A scary story is making the rounds: reports of an impending pumpkin shortage.

Relax, kids. While it's true that drought in Texas and flooding on the East Coast from Hurricane Irene left those areas with a jack-o'-lantern crisis, that's not the case here. Pumpkins are in abundant supply.

Would-be ghosts and goblins have the recent stretch of above-normal temperatures to thank for that.

"The hot, dry fall has been great for the pumpkins," said Paul Hugunin, coordinator of the Minnesota Grown program for the state Department of Agriculture. "Growers had a difficult and challenging spring, and a heat wave just as the pumpkins were blooming set things back further. But I don't think anyone will have trouble finding pumpkins here."

That assurance comes with one caveat: If you wait until the last minute, you might end up with a limited selection because the demand in other areas has local growers sending pumpkins to places they never have before.

"We usually don't ship outside the Upper Midwest," said Gary Pahl, a fifth-generation pumpkin grower and owner of Pahl's Farm in Apple Valley, who had just sent a loaded semi off to the East Coast. "Most people wait until the last five days [before Halloween] to buy their pumpkins. That might not be such a good idea this year."

Four weeks ago, Pahl was worried about disappointing the youngsters who come to his farm to buy directly from him. The bulk of his pumpkins looked as if they weren't going to ripen in time for carving.

The late and wet spring delayed planting, he said. Then, as the plants were blooming and needed the bees to pollinate them, Mother Nature threw another curveball.

"We had a hot and humid stretch in July just as the blooms arrived," he said. "The bees weren't out there doing their work. The bees are just like us -- when it's hot, they just want to hang out someplace where it's cool."

The crop was so far behind schedule that he had to change his harvesting techniques.

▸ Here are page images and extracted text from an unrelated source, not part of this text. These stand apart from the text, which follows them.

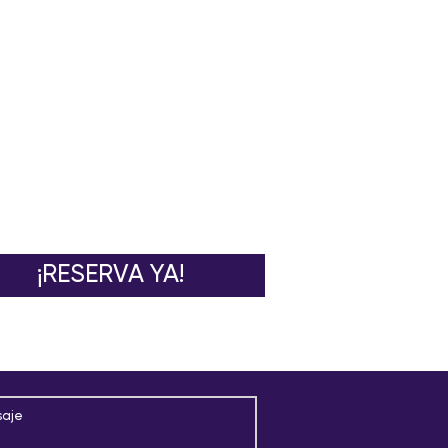
¡RESERVA YA!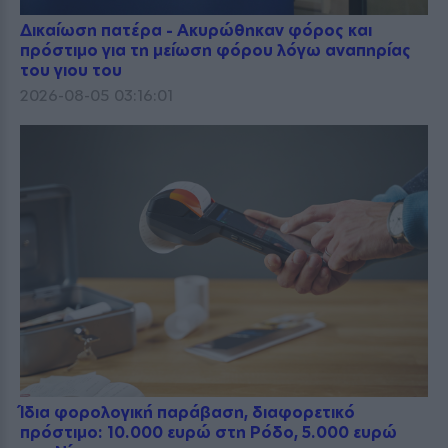
Δικαίωση πατέρα - Ακυρώθηκαν φόρος και
πρόστιμο για τη μείωση φόρου λόγω αναπηρίας
του γιου του
2026-08-05 03:16:01
Ίδια φορολογική παράβαση, διαφορετικό
πρόστιμο: 10.000 ευρώ στη Ρόδο, 5.000 ευρώ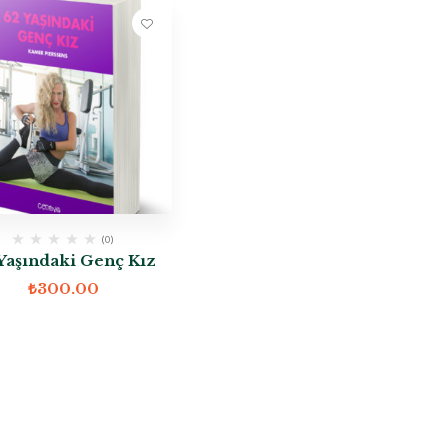
(0)
Yaşındaki Genç Kız
₺
300.00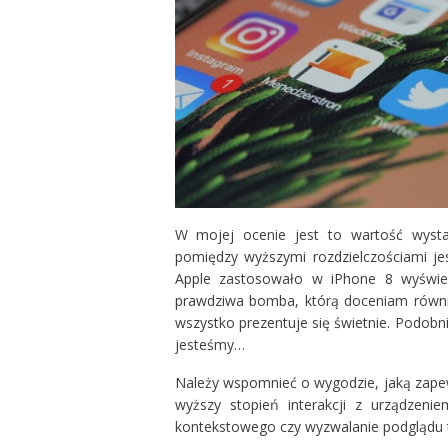
W mojej ocenie jest to wartość wystar
pomiędzy wyższymi rozdzielczościami je
Apple zastosowało w iPhone 8 wyświet
prawdziwa bomba, którą doceniam równi
wszystko prezentuje się świetnie. Podobn
jesteśmy…
Należy wspomnieć o wygodzie, jaką zape
wyższy stopień interakcji z urządzeni
kontekstowego czy wyzwalanie podglądu to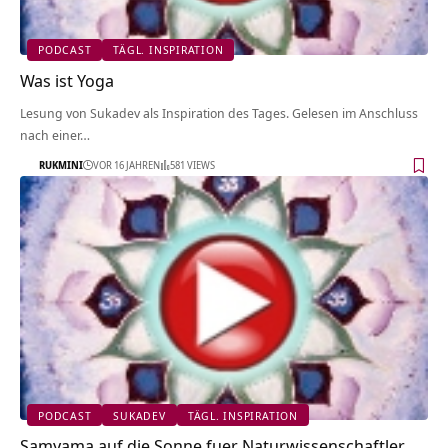
PODCAST
TÄGL. INSPIRATION
Was ist Yoga
Lesung von Sukadev als Inspiration des Tages. Gelesen im Anschluss
nach einer…
RUKMINI
VOR 16 JAHREN
581 VIEWS
PODCAST
SUKADEV
TÄGL. INSPIRATION
Samyama auf die Sonne fuer Naturwissenschaftler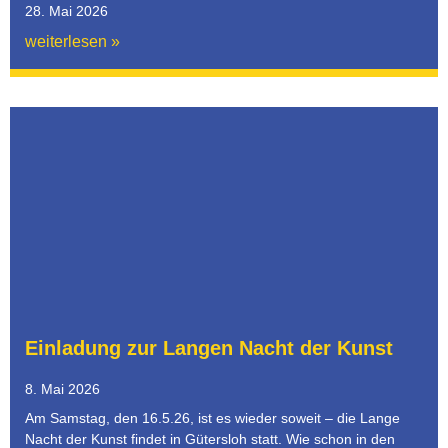
28. Mai 2026
weiterlesen »
Einladung zur Langen Nacht der Kunst
8. Mai 2026
Am Samstag, den 16.5.26, ist es wieder soweit – die Lange
Nacht der Kunst findet in Gütersloh statt. Wie schon in den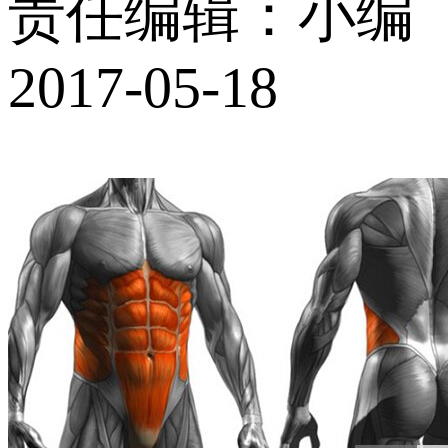
责任编辑：小编
2017-05-18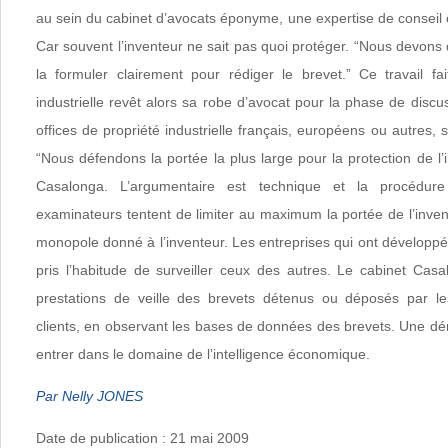
au sein du cabinet d’avocats éponyme, une expertise de conseil en
Car souvent l’inventeur ne sait pas quoi protéger. “Nous devons d
la formuler clairement pour rédiger le brevet.” Ce travail fai
industrielle revêt alors sa robe d’avocat pour la phase de discus
offices de propriété industrielle français, européens ou autres, 
“Nous défendons la portée la plus large pour la protection de l’i
Casalonga. L’argumentaire est technique et la procédure
examinateurs tentent de limiter au maximum la portée de l’invent
monopole donné à l’inventeur. Les entreprises qui ont développé 
pris l’habitude de surveiller ceux des autres. Le cabinet Casa
prestations de veille des brevets détenus ou déposés par le
clients, en observant les bases de données des brevets. Une d
entrer dans le domaine de l’intelligence économique.
Par Nelly JONES
Date de publication : 21 mai 2009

"The first time we harvested, most of the pumpkins were still green," he said. "We had to dig through them looking for the ripe ones. Now, thanks to the hot weather, we're able to go back and get the rest of them."

Local stores report no problems getting pumpkins. For those who prefer to pick their own or deal directly with the growers, the Minnesota Grown program maintains a website, www.minnesotagrown.com, where you can search for growers by location.

The list also includes links to the individual growers' websites so you can get directions, hours or information on which crops are available.

There is one piece of good news about the great pumpkin shortage: It shouldn't affect the pumpkin pie supply come Thanksgiving.

Pie pumpkins, which are smaller, sweeter and less grainy than the decorative pumpkins used for carving, are grown primarily in the Midwest, where our weather has been very pumpkin-friendly, said Roz O'Hearn, a spokeswoman for Libby's.

"As far as our crop status, so far, so good," she said. "I'd call it better than average so far, but I don't want to jinx the harvest."

Things might not be so festive in Canada, however. Many Minnesota growers who typically ship pumpkins north have changed direction this year -- literally -- because demand is driving up prices on the East Coast.

"Last year, I sent 15 semis to Canada," Pahl said. "I'm not sending any this year. I don't know what they're going to do for pumpkins up there."

Perhaps they can carve scary faces into hockey pucks.